| WHAT YOU SHOULD DO |
Apart from the pictures, please restate every entry below exactly.

══ RECORDS FOR THIS TASK ══

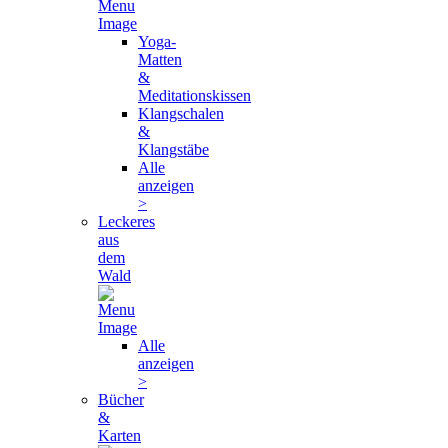
Yoga-
Matten
&
Meditationskissen
Klangschalen
&
Klangstäbe
Alle
anzeigen
>
Leckeres
aus
dem
Wald
Alle
anzeigen
>
Bücher
&
Karten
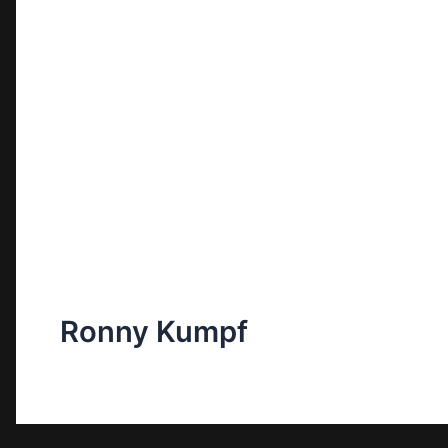
Ronny Kumpf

═══

| REPLY TO THE TASK |
Yoga-
Matten
&
Meditationskissen
Klangschalen
&
Klangstäbe
Alle
anzeigen
>
Leckeres
aus
dem
Wald
Alle
anzeigen
>
Bücher
&
Karten
Ronny Kumpf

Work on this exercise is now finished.